Problem requirements: Go to the line holding "Výška dotácie na" in the data below and repeat it exactly, then each line after it up to and including the one holding "enfrentarse a las nueva". Omit pictures.

[[ Study material, beginning ]]

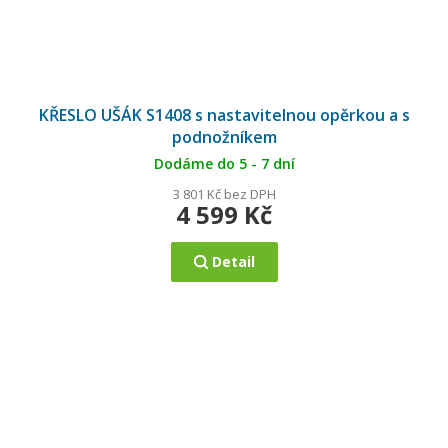
KŘESLO UŠÁK S1408 s nastavitelnou opěrkou a s
podnožníkem
Dodáme do 5 - 7 dní
3 801 Kč bez DPH
4 599 Kč
Detail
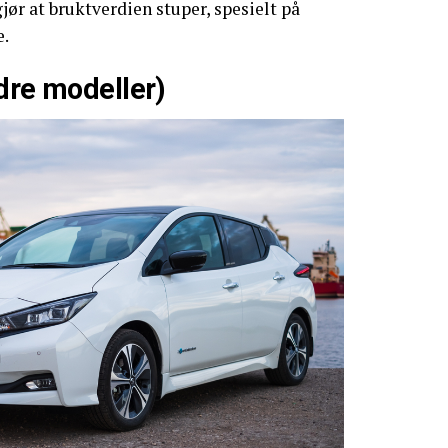
r at bruktverdien stuper, spesielt på
e.
dre modeller)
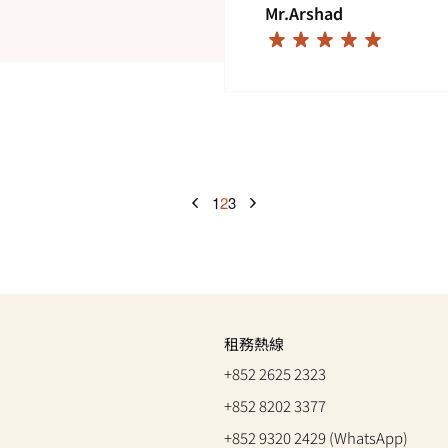
Mr.Arshad
PAGE
PREVIOUS
TO
LINK
1
2
3
LINK
LINK
LINK
LINK
TO
TO
TO
TO
PAGE
PAGE
PAGE
NEXT
PAGE
租務熱線
+852 2625 2323
+852 8202 3377
+852 9320 2429 (WhatsApp)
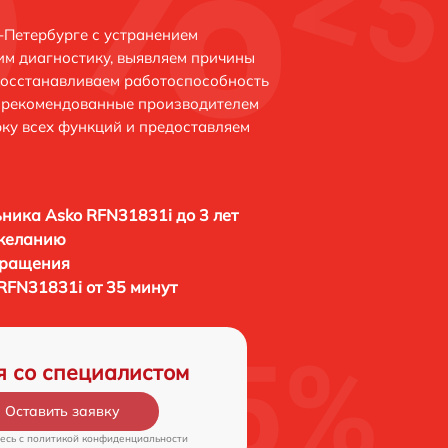
-Петербурге с устранением
м диагностику, выявляем причины
восстанавливаем работоспособность
и рекомендованные производителем
рку всех функций и предоставляем
ника Asko RFN31831i до 3 лет
 желанию
бращения
RFN31831i от 35 минут
я со специалистом
Оставить заявку
есь c
политикой конфиденциальности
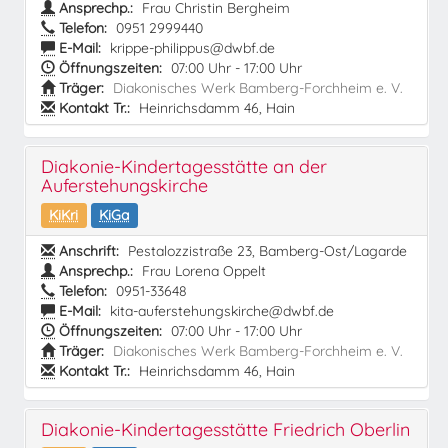
Ansprechp.:
Frau Christin Bergheim
Telefon:
0951 2999440
E-Mail:
krippe-philippus@dwbf.de
Öffnungszeiten:
07:00 Uhr - 17:00 Uhr
Träger:
Diakonisches Werk Bamberg-Forchheim e. V.
Kontakt Tr.:
Heinrichsdamm 46, Hain
Diakonie-Kindertagesstätte an der
Auferstehungskirche
KiKri
KiGa
Anschrift:
Pestalozzistraße 23, Bamberg-Ost/Lagarde
Ansprechp.:
Frau Lorena Oppelt
Telefon:
0951-33648
E-Mail:
kita-auferstehungskirche@dwbf.de
Öffnungszeiten:
07:00 Uhr - 17:00 Uhr
Träger:
Diakonisches Werk Bamberg-Forchheim e. V.
Kontakt Tr.:
Heinrichsdamm 46, Hain
Diakonie-Kindertagesstätte Friedrich Oberlin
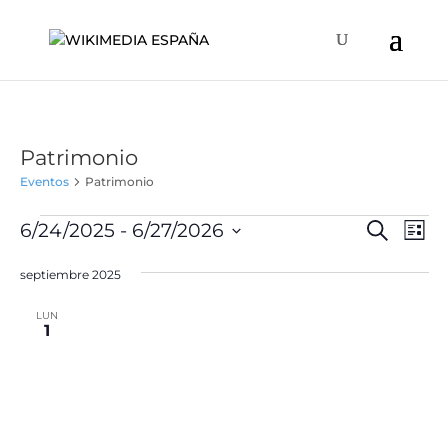
Patrimonio
Eventos
Patrimonio
Eventos
Naveg
Na
6/24/2025
 - 
6/27/2026
Buscar
Lista
de
de
Selecciona
vis
búsqu
septiembre 2025
la
de
y
fecha.
Ev
LUN
vistas
1
de
Event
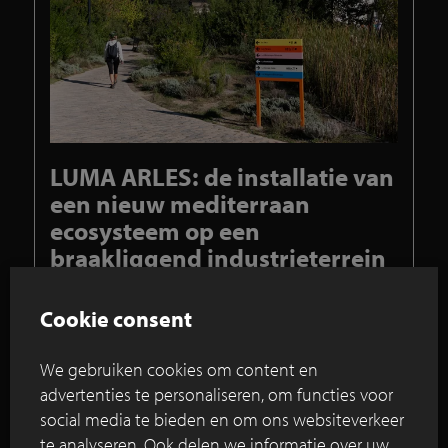
LUMA ARLES: de installatie van
een nieuw mediterraan
ecosysteem op een
braakliggend industrieterrein
Met een mix van 3 ecologische
klinkers in SeptimA kleuren van het
Cookie consent
ECO-7-Size-formaat op wandel door
de natuur, de geschiedenis, de
We gebruiken cookies om content en
architectuur en de cultuur
advertenties te personaliseren, om functies voor
social media te bieden en om ons websiteverkeer
Luma Arles bevindt zich op een bijzondere, unieke
te analyseren. Ook delen we informatie over uw
plek in het zuiden van Frankrijk. Voor het werd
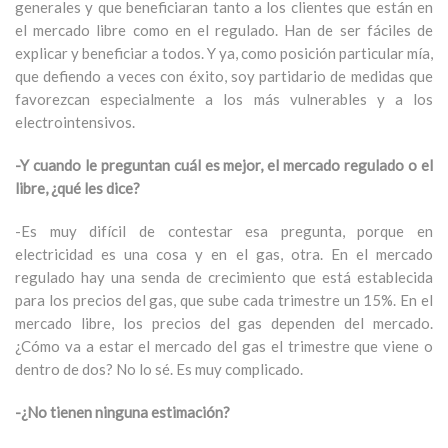
generales y que beneficiaran tanto a los clientes que están en
el mercado libre como en el regulado. Han de ser fáciles de
explicar y beneficiar a todos. Y ya, como posición particular mía,
que defiendo a veces con éxito, soy partidario de medidas que
favorezcan especialmente a los más vulnerables y a los
electrointensivos.
-Y cuando le preguntan cuál es mejor, el mercado regulado o el
libre, ¿qué les dice?
-Es muy difícil de contestar esa pregunta, porque en
electricidad es una cosa y en el gas, otra. En el mercado
regulado hay una senda de crecimiento que está establecida
para los precios del gas, que sube cada trimestre un 15%. En el
mercado libre, los precios del gas dependen del mercado.
¿Cómo va a estar el mercado del gas el trimestre que viene o
dentro de dos? No lo sé. Es muy complicado.
-¿No tienen ninguna estimación?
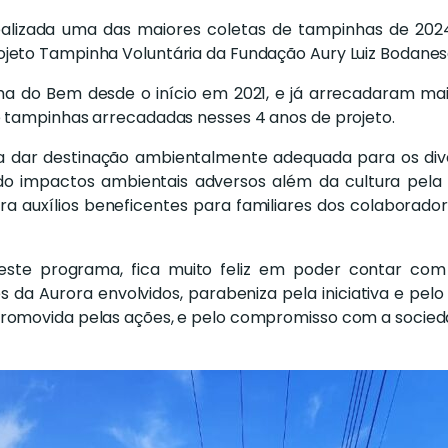
oi realizada uma das maiores coletas de tampinhas de 2
jeto Tampinha Voluntária da Fundação Aury Luiz Bodane
a do Bem desde o início em 2021, e já arrecadaram mai
e tampinhas arrecadadas nesses 4 anos de projeto.
sa dar destinação ambientalmente adequada para os dive
do impactos ambientais adversos além da cultura pela
ra auxílios beneficentes para familiares dos colaborad
este programa, fica muito feliz em poder contar co
 da Aurora envolvidos, parabeniza pela iniciativa e pelo
promovida pelas ações, e pelo compromisso com a socied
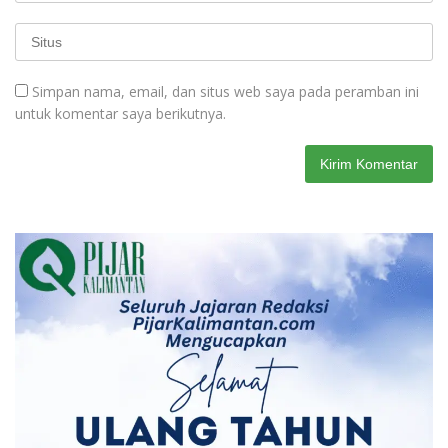
Simpan nama, email, dan situs web saya pada peramban ini
untuk komentar saya berikutnya.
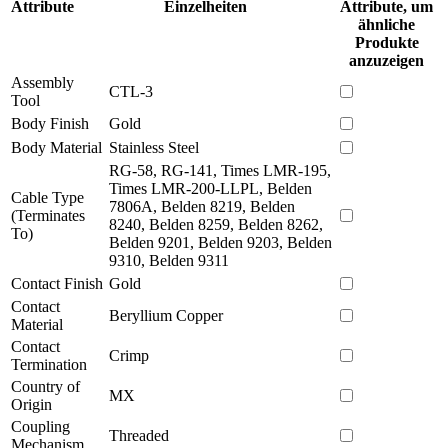
Attribute
Einzelheiten
Attribute, um
ähnliche
Produkte
anzuzeigen
Assembly
CTL-3
Tool
Body Finish
Gold
Body Material
Stainless Steel
RG-58, RG-141, Times LMR-195,
Times LMR-200-LLPL, Belden
Cable Type
7806A, Belden 8219, Belden
(Terminates
8240, Belden 8259, Belden 8262,
To)
Belden 9201, Belden 9203, Belden
9310, Belden 9311
Contact Finish
Gold
Contact
Beryllium Copper
Material
Contact
Crimp
Termination
Country of
MX
Origin
Coupling
Threaded
Mechanism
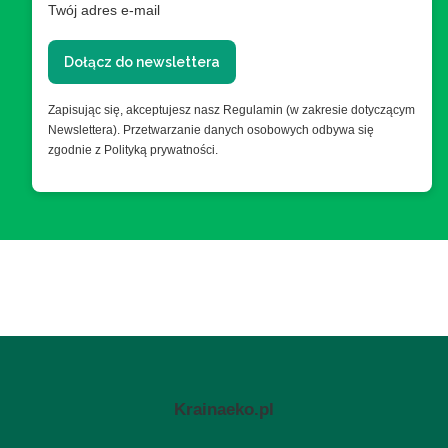
Twój adres e-mail
Dołącz do newslettera
Zapisując się, akceptujesz nasz Regulamin (w zakresie dotyczącym
Newslettera). Przetwarzanie danych osobowych odbywa się
zgodnie z Polityką prywatności.
Krainaeko.pl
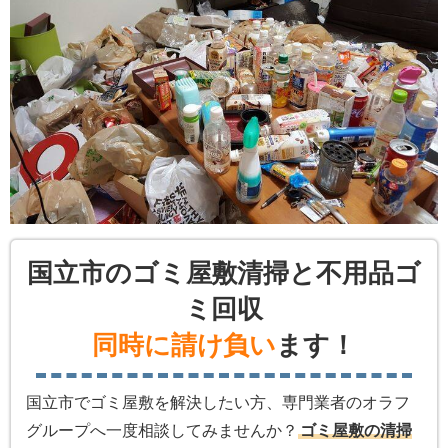
国立市のゴミ屋敷清掃と不用品ゴ
ミ回収
同時に請け負い
ます！
国立市でゴミ屋敷を解決したい方、専門業者のオラフ
グループへ一度相談してみませんか？
ゴミ屋敷の清掃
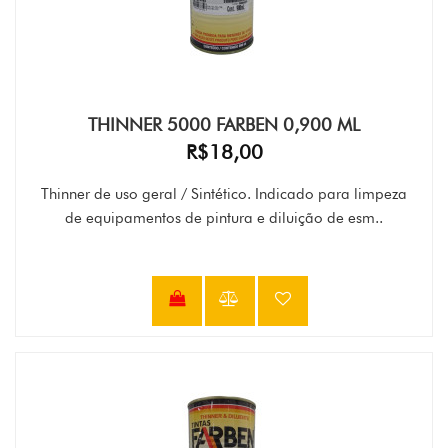
THINNER 5000 FARBEN 0,900 ML
R$18,00
Thinner de uso geral / Sintético. Indicado para limpeza
de equipamentos de pintura e diluição de esm..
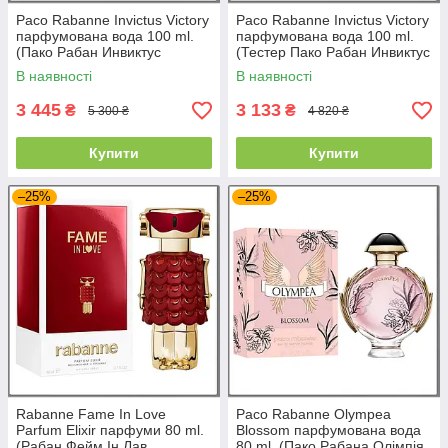
Paco Rabanne Invictus Victory
Paco Rabanne Invictus Victory
парфумована вода 100 ml.
парфумована вода 100 ml.
(Пако Рабан Инвиктус
(Тестер Пако Рабан Инвиктус
Вікторі)
Вікторі)
В наявності
В наявності
3 445
3 133
₴
₴
5 300 ₴
4 820 ₴
Купити
Купити
–25%
–25%
Rabanne Fame In Love
Paco Rabanne Olympea
Parfum Elixir парфуми 80 ml.
Blossom парфумована вода
(Рабан Фейм Ін Лав
80 ml. (Пако Рабана Олімпія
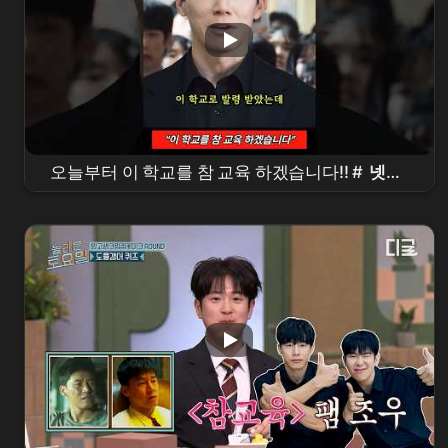
오늘부터 이 학교를 참 교육 하겠습니다!! #
넷플
릭스
#
참교육
#
김무열
#shorts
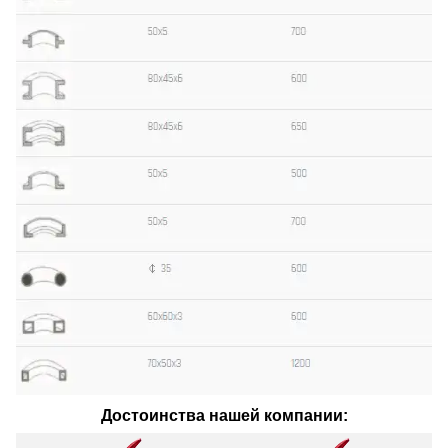
Достоинства нашей компании:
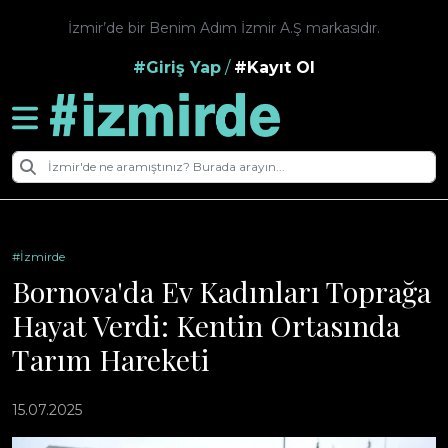
İzmir’de bir Benim Adım İzmir A.Ş markasıdır.
#Giriş Yap
/
#Kayıt Ol
#İzmirde
Bornova'da Ev Kadınları Toprağa
Hayat Verdi: Kentin Ortasında
Tarım Hareketi
15.07.2025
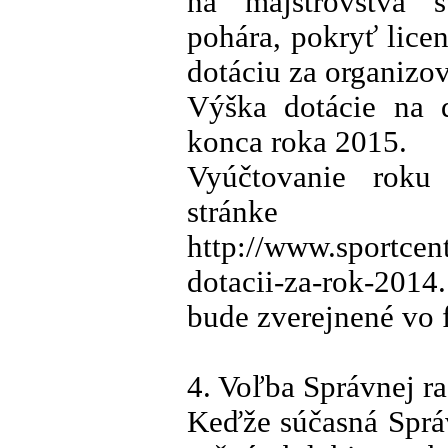
na majstrovstvá 
pohára, pokryť lice
dotáciu za organizov
Výška dotácie na 
konca roka 2015.
Vyúčtovanie roku
stránke
http://www.sportcent
dotacii-za-rok-201
bude zverejnené vo f
4. Voľba Správnej r
Keďže súčasná Sprá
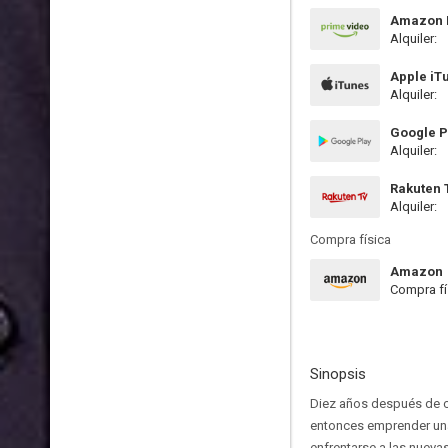
Amazon P
Alquiler:
Apple iT
Alquiler:
Google P
Alquiler:
Rakuten 
Alquiler:
Compra física
Amazon
Compra fí
Sinopsis
Diez años después de co
entonces emprender una 
enfrentarse a las nueva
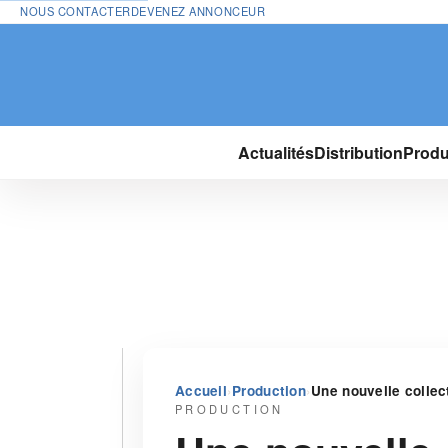
NOUS CONTACTER
DEVENEZ ANNONCEUR
Actualités
Distribution
Produ
›
›
Accueil
Production
Une nouvelle collec
PRODUCTION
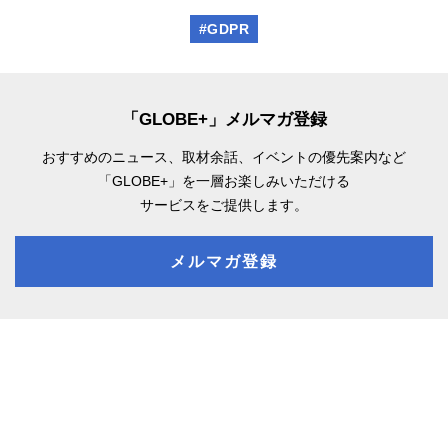
#GDPR
「GLOBE+」メルマガ登録
おすすめのニュース、取材余話、
イベントの優先案内など
「GLOBE+」を一層お楽しみいただける
サービスをご提供します。
メルマガ登録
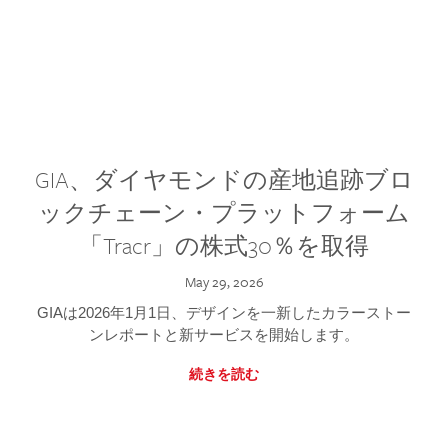
GIA、ダイヤモンドの産地追跡ブロ
ックチェーン・プラットフォーム
「Tracr」の株式30％を取得
May 29, 2026
GIAは2026年1月1日、デザインを一新したカラーストー
ンレポートと新サービスを開始します。
続きを読む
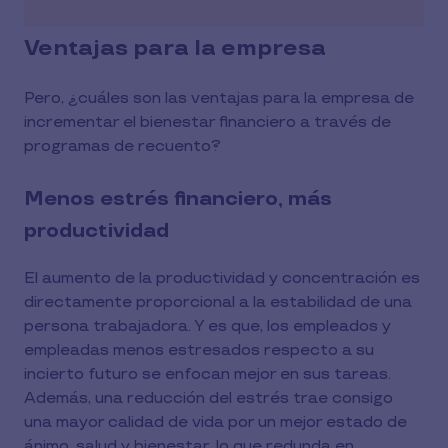
Ventajas para la empresa
Pero, ¿cuáles son las ventajas para la empresa de
incrementar el bienestar financiero a través de
programas de recuento?
Menos estrés financiero, más
productividad
El aumento de la productividad y concentración es
directamente proporcional a la estabilidad de una
persona trabajadora. Y es que, los empleados y
empleadas menos estresados respecto a su
incierto futuro se enfocan mejor en sus tareas.
Además, una reducción del estrés trae consigo
una mayor calidad de vida por un mejor estado de
ánimo, salud y bienestar, lo que redunda en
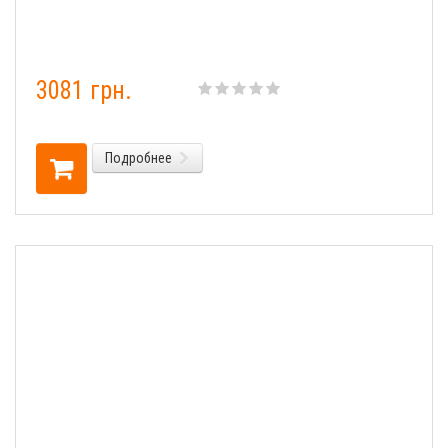
3081 грн.
Подробнее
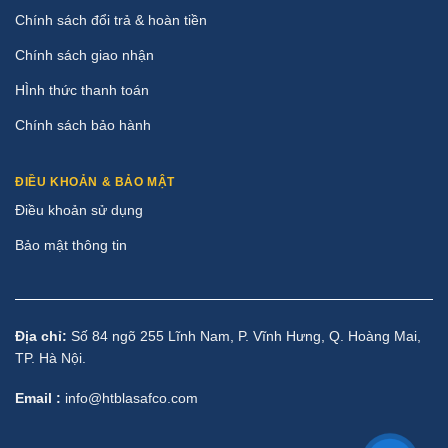
Chính sách đổi trả & hoàn tiền
Chính sách giao nhận
HÌnh thức thanh toán
Chính sách bảo hành
ĐIỀU KHOẢN & BẢO MẬT
Điều khoản sử dụng
Bảo mật thông tin
Địa chỉ:
Số 84 ngõ 255 Lĩnh Nam, P. Vĩnh Hưng, Q. Hoàng Mai,
TP. Hà Nội.
Email :
info@htblasafco.com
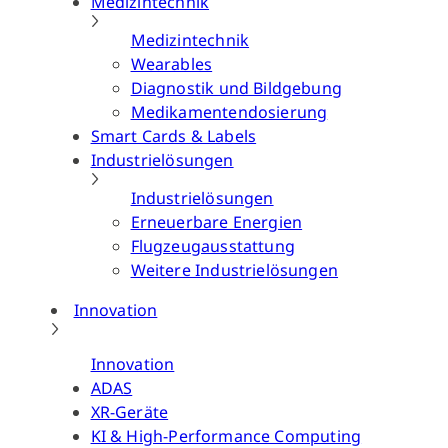
Medizintechnik
Medizintechnik
Wearables
Diagnostik und Bildgebung
Medikamentendosierung
Smart Cards & Labels
Industrielösungen
Industrielösungen
Erneuerbare Energien
Flugzeugausstattung
Weitere Industrielösungen
Innovation
Innovation
ADAS
XR-Geräte
KI & High-Performance Computing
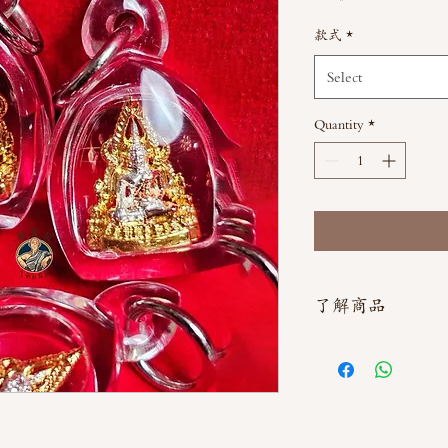
款式
*
Select
Quantity
*
了解商品
如需直接截圖私訊官方line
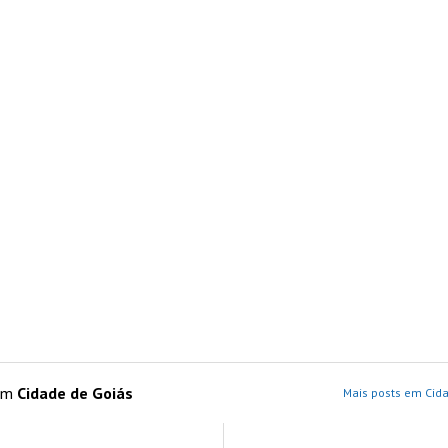
 em
Cidade de Goiás
Mais posts em Cida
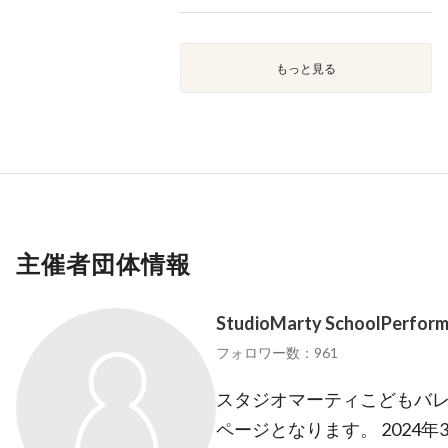
もっと見る
主催者団体情報
StudioMarty SchoolPerfor
フォロワー数：961
スタジオマーティこどもバ
ページとなります。 2024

[[ Study material, end ]]

Task answer:
Výška dotácie na 
konca roka 2015.
Vyúčtovanie roku
stránke
http://www.sportcent
dotacii-za-rok-201
bude zverejnené vo f
4. Voľba Správnej r
Keďže súčasná Sprá
Amazon P
Alquiler:
Apple iT
Alquiler:
Google P
Alquiler:
Rakuten 
Alquiler:
Compra física
Amazon
Compra fí
Sinopsis
Diez años después de co
entonces emprender una 
enfrentarse a las nueva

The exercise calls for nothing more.